The Lis are known for their skill in weaving kapok. They are also famed for their knowledge of herbal medicine. Their remedies for snakebites and rabies have proved very effective.
They keep a primitive calendar and calculate according to a 12-day cycle, with each day named after an animal, similar to the 12 earthly branches used by the Han people.
Socio-economic Conditions
The Li economy was backward and development was lopsided before liberation in 1949. Over 94 per cent of the Li area was in semi-colonial, semi-feudal society and the landlord economy was fairly developed. In general, the level of development in agriculture and handicraft there was lower than that of the Han areas, so were commerce and animal husbandry. People were impoverished under feudal exploitation and the Kuomintang government's heavy taxation.
In the heart of the Wuzhi Mountains, 13,000 Lis still lived a primitive communal life of collective farming by the time of liberation. A communal farm consisted of several families related by blood. They worked collectively and shared the harvests. This area was more backward than the rest of the island economically. The communal farms -- the "Hemus" -- fell into two major categories: smaller farms based on maternal or paternal blood relations and larger farms which admitted "outsiders" who had no blood ties with the original member families.
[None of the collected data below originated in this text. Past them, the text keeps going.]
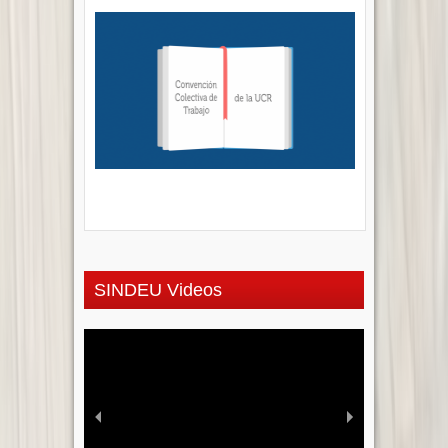
SINDEU Videos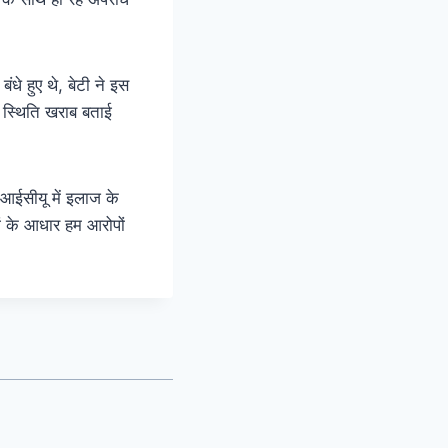
धे हुए थे, बेटी ने इस
 स्थिति खराब बताई
 आईसीयू में इलाज के
ों के आधार हम आरोपों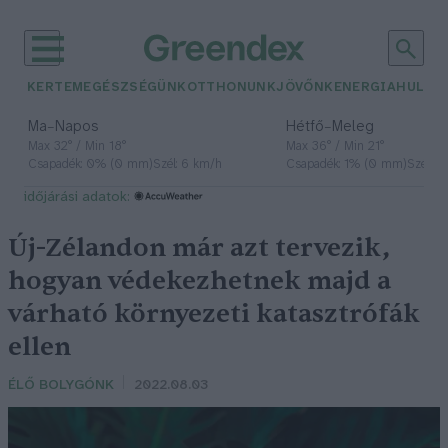
KERTEM
EGÉSZSÉGÜNK
OTTHONUNK
JÖVŐNK
ENERGIA
HULLA
–
–
Ma
Napos
Hétfő
Meleg
Max 32° / Min 18°
Max 36° / Min 21°
Csapadék: 0% (0 mm)
Szél: 6 km/h
Csapadék: 1% (0 mm)
Szél: 7
időjárási adatok:
Új-Zélandon már azt tervezik,
hogyan védekezhetnek majd a
várható környezeti katasztrófák
ellen
ÉLŐ BOLYGÓNK
2022.08.03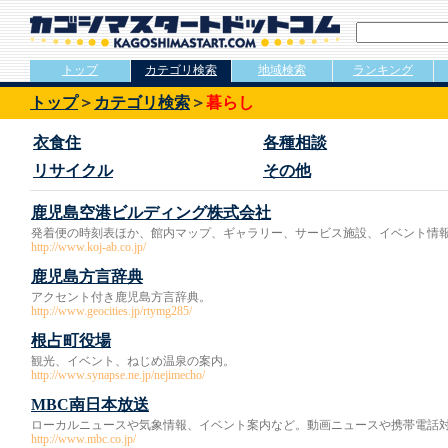
トップ
カテゴリ検索
地域検索
ランキング
トップ
＞
カテゴリ検索
＞
暮らし
衣食住
各種相談
リサイクル
その他
鹿児島空港ビルディング株式会社
発着便の時刻表ほか、館内マップ、ギャラリー、サービス施設、イベント情
http://www.koj-ab.co.jp/
鹿児島方言辞典
アクセント付き鹿児島方言辞典。
http://www.geocities.jp/rtymg285/
根占町役場
観光、イベント、ねじめ温泉の案内。
http://www.synapse.ne.jp/nejimecho/
MBC南日本放送
ローカルニュースや気象情報、イベント案内など。動画ニュースや携帯電話
http://www.mbc.co.jp/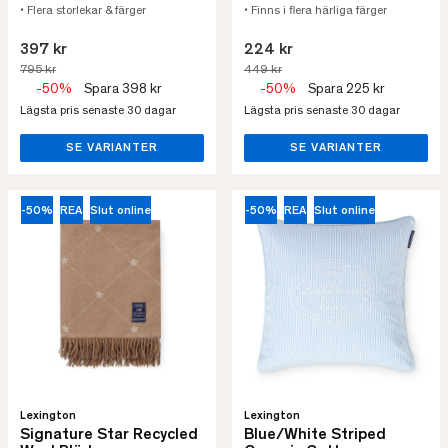
• Flera storlekar & färger
• Finns i flera härliga färger
397 kr
224 kr
795 kr
449 kr
-50%
Spara 398 kr
-50%
Spara 225 kr
Lägsta pris senaste 30 dagar
Lägsta pris senaste 30 dagar
SE VARIANTER
SE VARIANTER
-50%
REA
Slut online
-50%
REA
Slut online
Lexington
Lexington
Signature Star Recycled
Blue/White Striped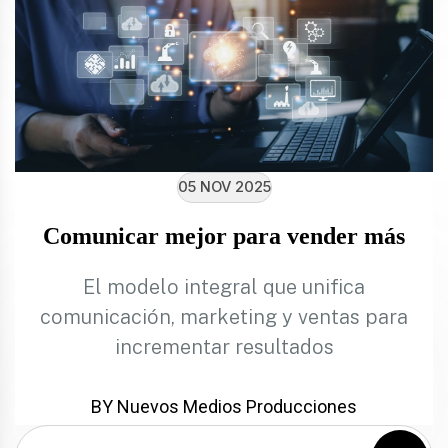
05 NOV 2025
Comunicar mejor para vender más
El modelo integral que unifica
comunicación, marketing y ventas para
incrementar resultados
BY Nuevos Medios Producciones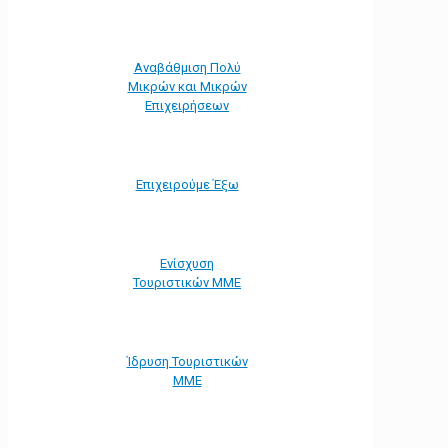
Αναβάθμιση Πολύ
Μικρών και Μικρών
Επιχειρήσεων
Επιχειρούμε Έξω
Ενίσχυση
Τουριστικών ΜΜΕ
Ίδρυση Τουριστικών
ΜΜΕ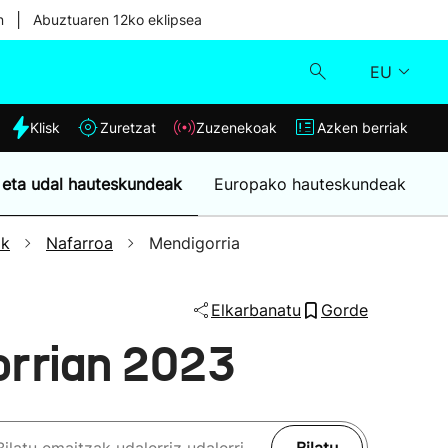
|
n
Abuztuaren 12ko eklipsea
EU
dia
Klisk
Zuretzat
Zuzenekoak
Azken berriak
Klisk
 eta udal hauteskundeak
Europako hauteskundeak
Zuzenekoak
ak
Nafarroa
Mendigorria
Zuretzat
Elkarbanatu
Gorde
Azken berriak
orrian 2023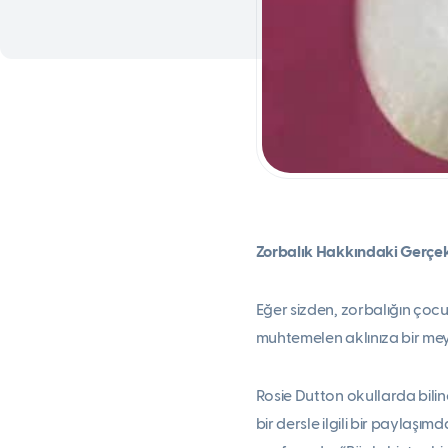
Zorbalık Hakkındaki
Gerçek
Eğer sizden, zorbalığın çocu
muhtemelen aklınıza bir mey
Rosie Dutton okullarda bili
bir dersle ilgili bir paylaş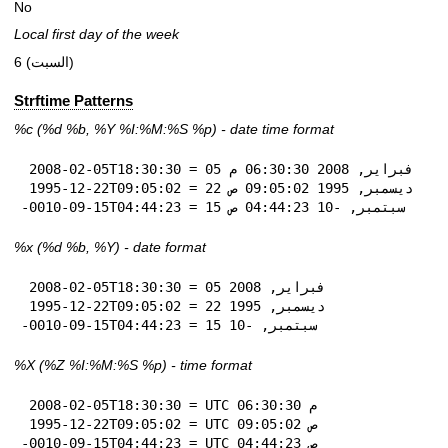
No
Local first day of the week
6 (السبت)
Strftime Patterns
%c
(%d
%b
,
%Y
%I:
%M:%S
%p
) - date time format
 2008-02-05T18:30:30 = 05 فبراير, 2008 06:30:30 م

 1995-12-22T09:05:02 = 22 ديسمبر, 1995 09:05:02 ص

-0010-09-15T04:44:23 = 15 سبتمبر, -10 04:44:23 ص
%x
(%d
%b
,
%Y
) - date format
 2008-02-05T18:30:30 = 05 فبراير, 2008

 1995-12-22T09:05:02 = 22 ديسمبر, 1995

-0010-09-15T04:44:23 = 15 سبتمبر, -10
%X
(%Z
%I:
%M:%S
%p
) - time format
 2008-02-05T18:30:30 = UTC 06:30:30 م

 1995-12-22T09:05:02 = UTC 09:05:02 ص

-0010-09-15T04:44:23 = UTC 04:44:23 ص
Each commune had a headman who was in charge of production and distribution and officiated at religious ceremonies with his wife's assistance. He was also a social leader who mediated disputes and was empowered to admit "outsiders" as communal members. Headmen and members were equals in the old days but, under the influence of feudalism, some headmen began to seize public grain reserves as their own and exploit "outsiders." Some later became government officials and degenerated into local tyrants.
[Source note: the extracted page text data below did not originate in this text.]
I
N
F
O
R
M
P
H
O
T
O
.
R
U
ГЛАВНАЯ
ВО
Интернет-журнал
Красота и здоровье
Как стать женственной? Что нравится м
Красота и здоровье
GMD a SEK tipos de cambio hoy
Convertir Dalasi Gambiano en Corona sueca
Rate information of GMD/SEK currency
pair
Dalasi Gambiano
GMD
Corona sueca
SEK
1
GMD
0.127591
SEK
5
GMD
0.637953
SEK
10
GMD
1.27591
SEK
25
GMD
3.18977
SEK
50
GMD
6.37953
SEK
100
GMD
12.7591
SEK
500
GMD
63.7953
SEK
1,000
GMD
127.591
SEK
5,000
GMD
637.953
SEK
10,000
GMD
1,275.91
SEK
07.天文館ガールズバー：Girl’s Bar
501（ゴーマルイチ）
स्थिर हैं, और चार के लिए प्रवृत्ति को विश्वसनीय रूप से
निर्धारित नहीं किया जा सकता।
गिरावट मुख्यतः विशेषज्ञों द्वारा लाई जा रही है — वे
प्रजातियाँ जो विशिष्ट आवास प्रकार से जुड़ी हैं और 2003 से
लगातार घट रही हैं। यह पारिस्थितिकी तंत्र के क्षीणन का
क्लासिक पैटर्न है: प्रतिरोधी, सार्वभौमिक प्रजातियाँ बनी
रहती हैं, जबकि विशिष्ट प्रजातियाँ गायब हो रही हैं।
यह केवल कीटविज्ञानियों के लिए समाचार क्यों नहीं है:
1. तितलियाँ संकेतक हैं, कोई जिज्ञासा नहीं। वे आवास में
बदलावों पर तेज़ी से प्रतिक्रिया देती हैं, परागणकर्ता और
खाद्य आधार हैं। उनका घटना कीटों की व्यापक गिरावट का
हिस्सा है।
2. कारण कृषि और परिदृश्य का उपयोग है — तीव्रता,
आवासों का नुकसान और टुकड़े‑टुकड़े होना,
While farm cattle remained public property, farm tools, hunting and fishing gear and work tools were privately owned by families. With the inception of private ownership of cattle and land, the practice of selling and pawning land became popular, as did the leasing of cattle and land. Rent was paid in kind. The exploitation of hired labor began to appear, and the primitive communal system gave way to serfdom and slavery. The establishment of prefectures and counties accelerated class differentiation among the Li people.
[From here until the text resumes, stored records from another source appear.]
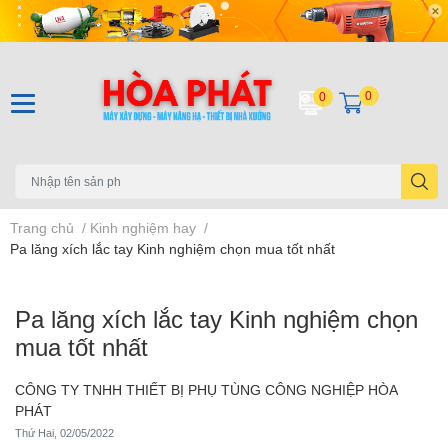
0
0
Trang chủ
/
Kinh nghiệm hay
/
Pa lăng xích lắc tay Kinh nghiệm chọn mua tốt nhất
Pa lăng xích lắc tay Kinh nghiệm chọn
mua tốt nhất
CÔNG TY TNHH THIẾT BỊ PHỤ TÙNG CÔNG NGHIỆP HÒA
PHÁT
Thứ Hai, 02/05/2022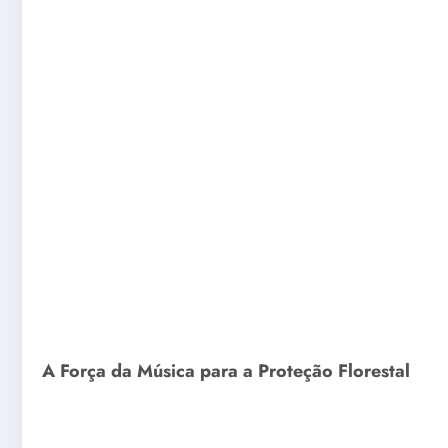
A Força da Música para a Proteção Florestal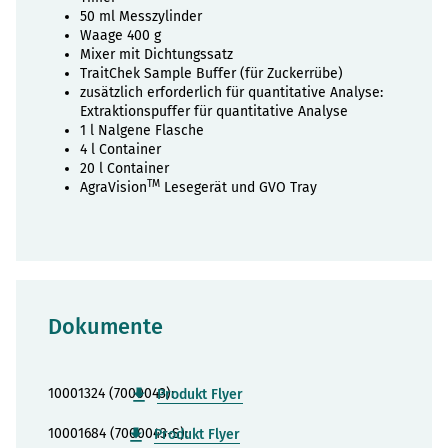
50 ml Messzylinder
Waage 400 g
Mixer mit Dichtungssatz
TraitChek Sample Buffer (für Zuckerrübe)
zusätzlich erforderlich für quantitative Analyse:
Extraktionspuffer für quantitative Analyse
1 l Nalgene Flasche
4 l Container
20 l Container
TM
AgraVision
Lesegerät und GVO Tray
Dokumente
10001324 (7000043):
Produkt Flyer
10001684 (7000043-S):
Produkt Flyer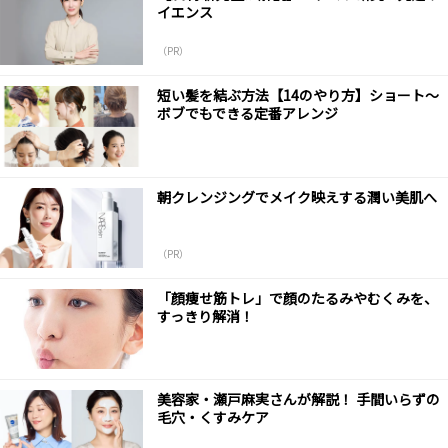
イエンス
（PR）
短い髪を結ぶ方法【14のやり方】ショート～
ボブでもできる定番アレンジ
朝クレンジングでメイク映えする潤い美肌へ
（PR）
「顔痩せ筋トレ」で顔のたるみやむくみを、
すっきり解消！
美容家・瀬戸麻実さんが解説！ 手間いらずの
毛穴・くすみケア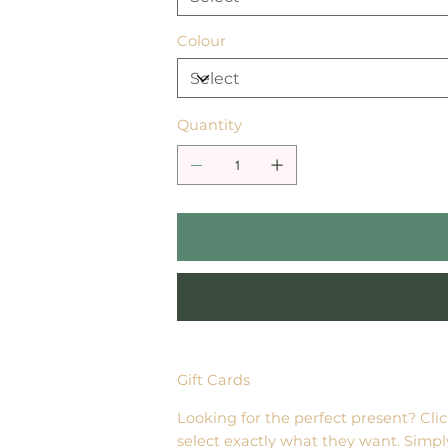
Colour
Quantity
Gift Cards
Looking for the perfect present? Cli
select exactly what they want. Simpl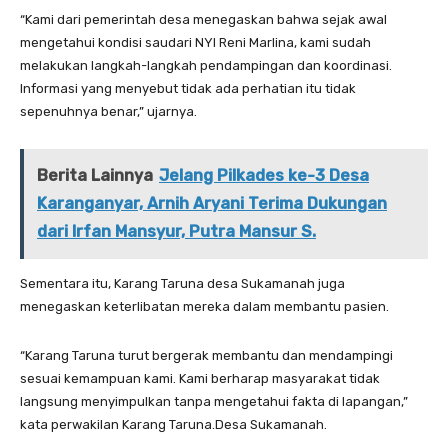
“Kami dari pemerintah desa menegaskan bahwa sejak awal
mengetahui kondisi saudari NYI Reni Marlina, kami sudah
melakukan langkah-langkah pendampingan dan koordinasi.
Informasi yang menyebut tidak ada perhatian itu tidak
sepenuhnya benar,” ujarnya.
Berita Lainnya
Jelang Pilkades ke-3 Desa
Karanganyar, Arnih Aryani Terima Dukungan
dari Irfan Mansyur, Putra Mansur S.
Sementara itu, Karang Taruna desa Sukamanah juga
menegaskan keterlibatan mereka dalam membantu pasien.
“Karang Taruna turut bergerak membantu dan mendampingi
sesuai kemampuan kami. Kami berharap masyarakat tidak
langsung menyimpulkan tanpa mengetahui fakta di lapangan,”
kata perwakilan Karang Taruna.Desa Sukamanah.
A social unit called "kom" existed for a long time in the Li areas. Koms were different in size, and had strict territorial boundaries between each other. A big kom consisted of several small ones which in turn were usually formed by two villages. Most disputes between the koms arose over infringement of each other's territory for hunting, fishing or wood-cutting purposes. Like many of the communal farms, the koms were based on blood relations, and each had one or several headmen chosen for their administrative ability or seniority. Headmen chaired meetings, settled disputes and formulated regulations. With the growth of the feudal economy, the headmen of the koms gradually came to represent those in power.
Hainan's liberation in May was followed by the campaign to wipe out remaining bandits and fight local despots. The Hainan Li-Miao Autonomous Prefecture was founded in July 1952 and the government provided the local people with seeds, farm tools, cattle and grain to help them develop production. Land reform brought tremendous changes to the Li areas. New water conservancy projects and improved farming methods have contributed tremendously to the growth of the rural economy over the years.
Poor farmers were mostly illiterate in the past. They made knots on ropes or counted beans to keep records and notes. Now school age children can go to school.
Hospitals, epidemic prevention stations and clinics have been set up in the prefecture and all the counties. Smallpox and cholera, once rampant here, have been brought under control while the incidence of malaria which once took the lives of a whole village, has been reduced drastically.